(Collection entries)
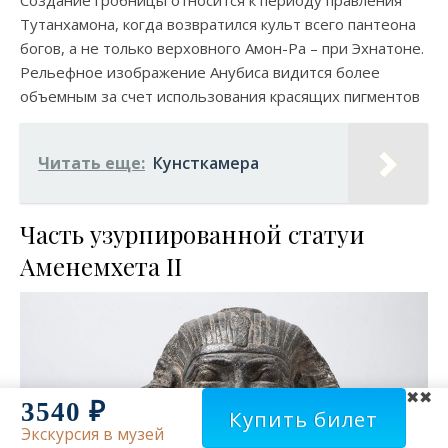
Тутанхамона, когда возвратился культ всего пантеона
богов, а не только верховного Амон-Ра ­– при Эхнатоне.
Рельефное изображение Анубиса видится более
объемным за счет использования красящих пигментов
Читать еще:
Кунсткамера
Часть узурпированной статуи
Аменемхета II
✖
3540 ₽
Купить билет
Экскурсия в музей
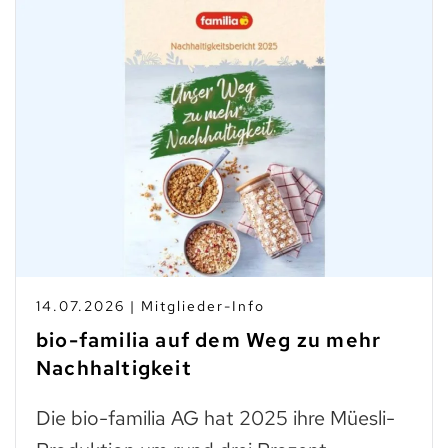
14.07.2026 | Mitglieder-Info
bio-familia auf dem Weg zu mehr
Nachhaltigkeit
Die bio-familia AG hat 2025 ihre Müesli-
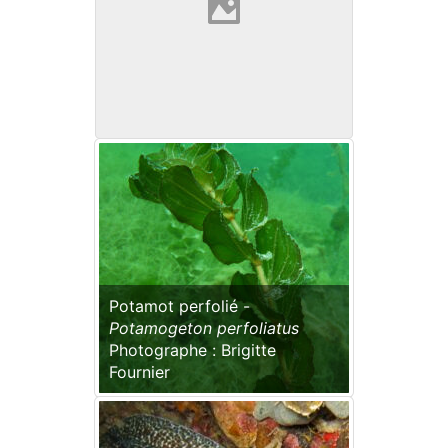
Potamot perfolié -
Potamogeton perfoliatus
Photographe : Brigitte
Fournier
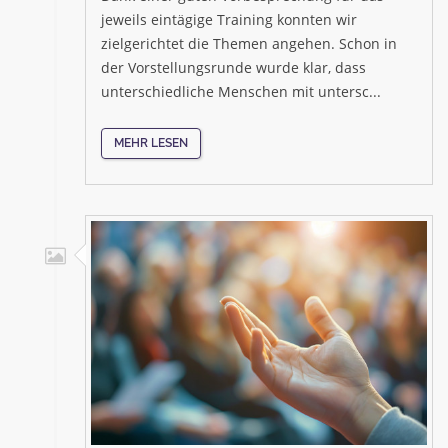
jeweils eintägige Training konnten wir
zielgerichtet die Themen angehen. Schon in
der Vorstellungsrunde wurde klar, dass
unterschiedliche Menschen mit untersc...
MEHR LESEN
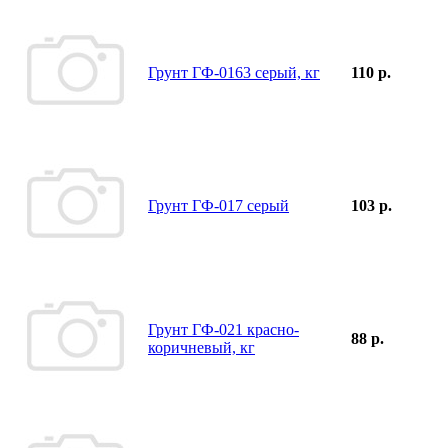
Грунт ГФ-0163 серый, кг
110 р.
Грунт ГФ-017 серый
103 р.
Грунт ГФ-021 красно-
88 р.
коричневый, кг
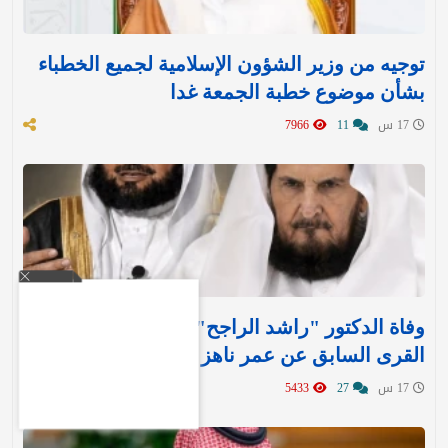
توجيه من وزير الشؤون الإسلامية لجميع الخطباء
بشأن موضوع خطبة الجمعة غدا
17 س
11
7966
وفاة الدكتور "راشد الراجح" مدير جامعة أم
القرى السابق عن عمر ناهز 85 عامًا
17 س
27
5433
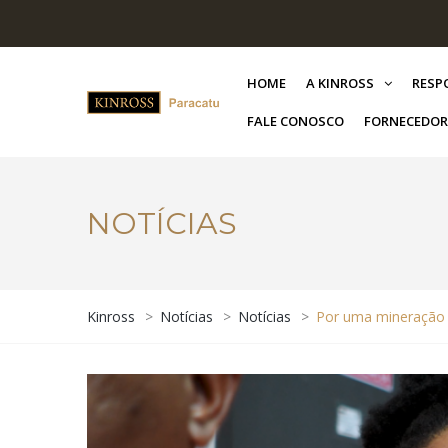
HOME
A KINROSS
RESP
FALE CONOSCO
FORNECEDOR
NOTÍCIAS
Kinross
>
Notícias
>
Notícias
>
Por uma mineração m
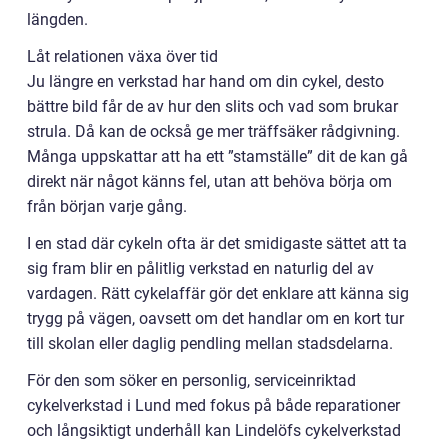
längden.
Låt relationen växa över tid
Ju längre en verkstad har hand om din cykel, desto
bättre bild får de av hur den slits och vad som brukar
strula. Då kan de också ge mer träffsäker rådgivning.
Många uppskattar att ha ett ”stamställe” dit de kan gå
direkt när något känns fel, utan att behöva börja om
från början varje gång.
I en stad där cykeln ofta är det smidigaste sättet att ta
sig fram blir en pålitlig verkstad en naturlig del av
vardagen. Rätt cykelaffär gör det enklare att känna sig
trygg på vägen, oavsett om det handlar om en kort tur
till skolan eller daglig pendling mellan stadsdelarna.
För den som söker en personlig, serviceinriktad
cykelverkstad i Lund med fokus på både reparationer
och långsiktigt underhåll kan Lindelöfs cykelverkstad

## Written task
Print every line of text from all the rows above exactly as it appears, without the picture markers.

## Written solution
Тутанхамона, когда возвратился культ всего пантеона
богов, а не только верховного Амон-Ра ­– при Эхнатоне.
Рельефное изображение Анубиса видится более
объемным за счет использования красящих пигментов
Читать еще:
Кунсткамера
Часть узурпированной статуи
Аменемхета II
✖
3540 ₽
Купить билет
Экскурсия в музей
14.07.2026 | Mitglieder-Info
bio-familia auf dem Weg zu mehr
Nachhaltigkeit
Die bio-familia AG hat 2025 ihre Müesli-
Potamot perfolié -
Potamogeton perfoliatus
Photographe : Brigitte
Fournier
jeweils eintägige Training konnten wir
zielgerichtet die Themen angehen. Schon in
der Vorstellungsrunde wurde klar, dass
unterschiedliche Menschen mit untersc...
MEHR LESEN
Грунт ГФ-0163 серый, кг
110 р.
Грунт ГФ-017 серый
103 р.
Грунт ГФ-021 красно-
88 р.
коричневый, кг
توجيه من وزير الشؤون الإسلامية لجميع الخطباء
بشأن موضوع خطبة الجمعة غدا
17 س
11
7966
وفاة الدكتور "راشد الراجح" مدير جامعة أم
القرى السابق عن عمر ناهز 85 عامًا
17 س
27
5433
HOME
A KINROSS
RESP
FALE CONOSCO
FORNECEDOR
NOTÍCIAS
Kinross
>
Notícias
>
Notícias
>
Por uma mineração m
längden.
Låt relationen växa över tid
Ju längre en verkstad har hand om din cykel, desto
bättre bild får de av hur den slits och vad som brukar
strula. Då kan de också ge mer träffsäker rådgivning.
Många uppskattar att ha ett ”stamställe” dit de kan gå
direkt när något känns fel, utan att behöva börja om
från början varje gång.
I en stad där cykeln ofta är det smidigaste sättet att ta
sig fram blir en pålitlig verkstad en naturlig del av
vardagen. Rätt cykelaffär gör det enklare att känna sig
trygg på vägen, oavsett om det handlar om en kort tur
till skolan eller daglig pendling mellan stadsdelarna.
För den som söker en personlig, serviceinriktad
cykelverkstad i Lund med fokus på både reparationer
och långsiktigt underhåll kan Lindelöfs cykelverkstad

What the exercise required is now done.